Excellence in education: Nevada County early childhood educators recognized | TheUnion.com

Excellence in education: Nevada County early childhood educators recognized

Camila Maben addresses the crowd at Saturday morning's Grass Valley School District Early Quality Matters Program awards and recognition ceremony.
Elias Funez/efunez@theunion.com

Forty-seven child care and education programs and over 114 educators were honored Saturday by Early Quality Matters, a quality and rating system developed by Quality Counts California.

Saturday’s event celebrated local early childhood educators who demonstrate excellence in their fields, including early childhood education centers, family child care homes, family resources centers, and home visiting programs.

Among those honored were Grass Valley school district early childhood education centers Our Kids Place and Grass Valley Little Learners. The list also included Monalee’s Preschool, Amy’s Play Care and Little Leapers Childcare among dozens of others.

First 5 California executive director Camille Maben was on hand to serve as keynote speaker. Maben’s First 5 is a program created by voters under Proposition 10 to recognize children’s health and education are a top priority, especially in the early years of development.

“For the first time ever,” said local Early Quality Matters planning council coordinator Rossnina Dort, “First 5 and the California department of education got together and said, we need to have a unified voice and a statewide system to improve and assess childcare programs, especially for children 0 to 5 years of age.

“What we do is provide enhancements and support systems to the child care programs themselves, as well as provide educational opportunities for teachers to advance their professional development. If they take courses or workshops then they also receive stipends. We provide stipends and any type of networking and coaching opportunities.”

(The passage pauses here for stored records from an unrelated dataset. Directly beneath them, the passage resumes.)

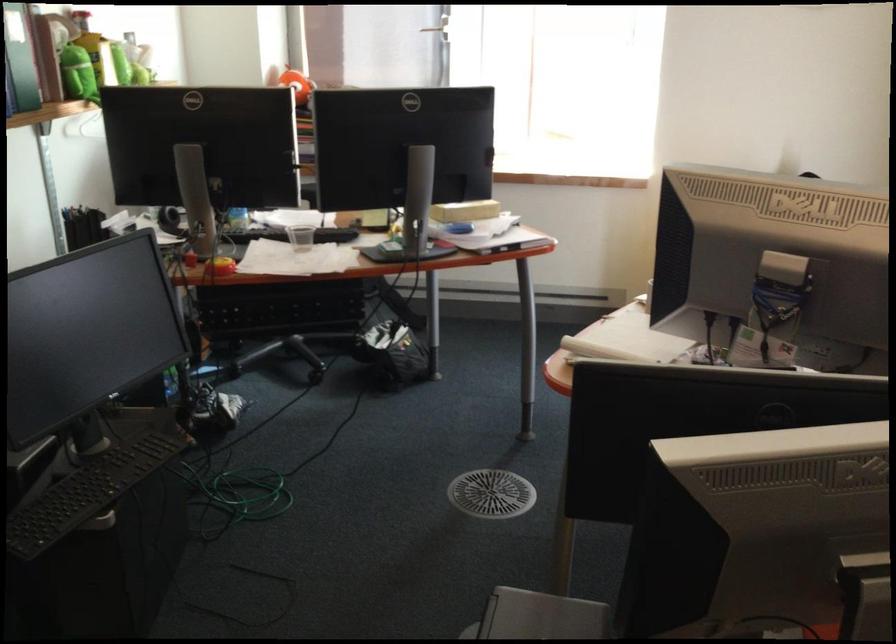
Find the location of a particular element. The image size is (896, 644). green plush toy is located at coordinates (78, 73).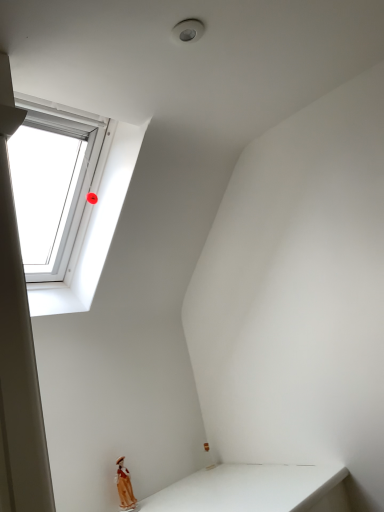
Question: Should I look upward or downward to see white plastic window at upper left?

Choices:
 (A) down
 (B) up

Answer: (B)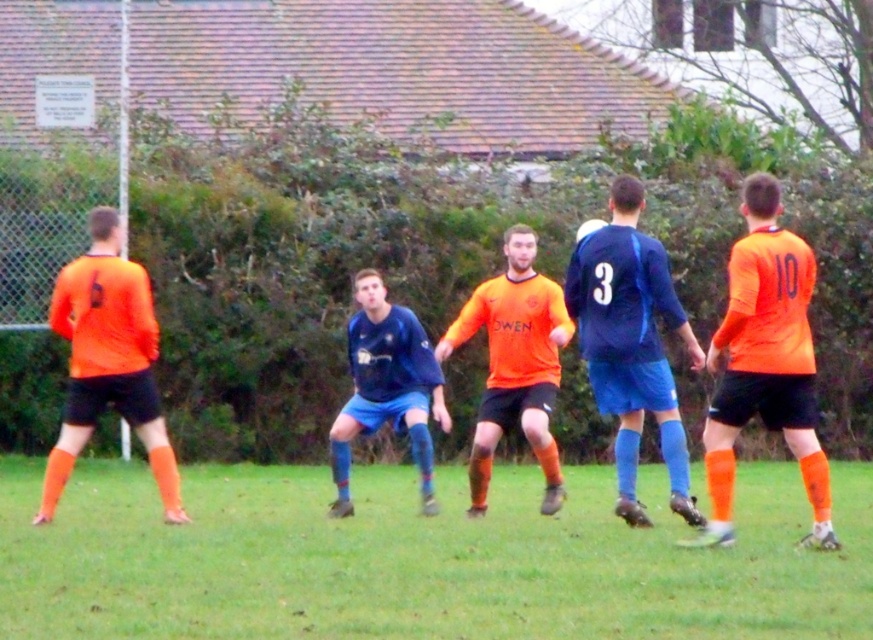
Is matte orange jersey at center bigger than orange matte jersey at center?

Yes, matte orange jersey at center is bigger than orange matte jersey at center.

How far apart are matte orange jersey at center and orange matte jersey at center?

matte orange jersey at center is 1.61 meters from orange matte jersey at center.

This screenshot has height=640, width=873. Identify the location of matte orange jersey at center. (650, 358).

Can you confirm if orange matte jersey at right is taller than blue jersey at center?

Correct, orange matte jersey at right is much taller as blue jersey at center.

Can you confirm if orange matte jersey at right is positioned to the left of blue jersey at center?

In fact, orange matte jersey at right is to the right of blue jersey at center.

Consider the image. Who is more distant from viewer, (772, 403) or (348, 426)?

Point (348, 426)

Find the location of a particular element. orange matte jersey at right is located at coordinates (765, 362).

Can you confirm if orange matte jersey at right is thinner than blue matte jersey at center?

No, orange matte jersey at right is not thinner than blue matte jersey at center.

Is orange matte jersey at right bigger than blue matte jersey at center?

Yes, orange matte jersey at right is bigger than blue matte jersey at center.

In order to click on orange matte jersey at right in this screenshot , I will do `click(765, 362)`.

The image size is (873, 640). Find the location of `orange matte jersey at right`. orange matte jersey at right is located at coordinates (765, 362).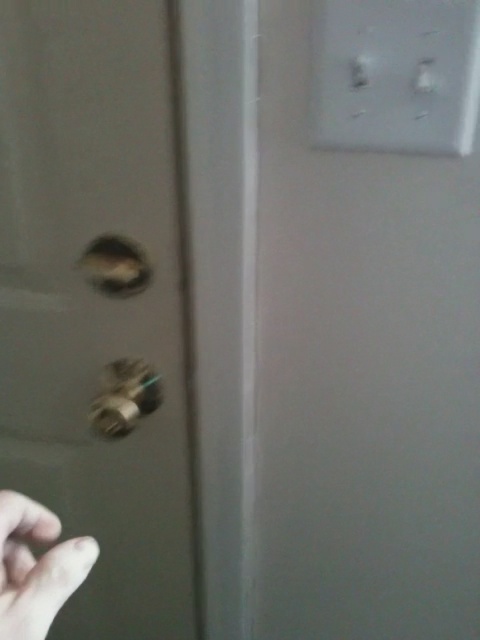
Question: Is matte gold door handle at left smaller than skinny white hand at lower left?

Choices:
 (A) yes
 (B) no

Answer: (B)

Question: Which of these objects is positioned closest to the metallic knob at upper left?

Dort encouraged early childhood education providers to reach out and take advantage of Early Quality Matters. Becoming a member of the collaborative is free, but Dort said there is a lot of work and time involved to be a member.

Of the educators recognized during Saturday’s ceremony, Dort said: “We’re honoring them because this a voluntary program, to go above and beyond licensing. These teachers are very intentional and they understand that there are higher stakes here.”

Grass Valley School District is among the 33 programs rated, Dort explained, with 11 programs in the county being rated a tier 5 — the top score a provider can receive for excellence in the overall learning experience.

“If we want high quality (education), that’s going to happen with the workforce,” Dort said. “If you want a game changer you are going to have to invest in early childhood. That’s how you change children’s outcomes, especially those (who are) low income. The earlier we can see that a child might need help, the better we are in the long run.”

Early Quality Matters serves as the local Quality Rating and Improvement System for Quality Counts California, a statewide improvement initiative meant to ensure high quality care and education for young children.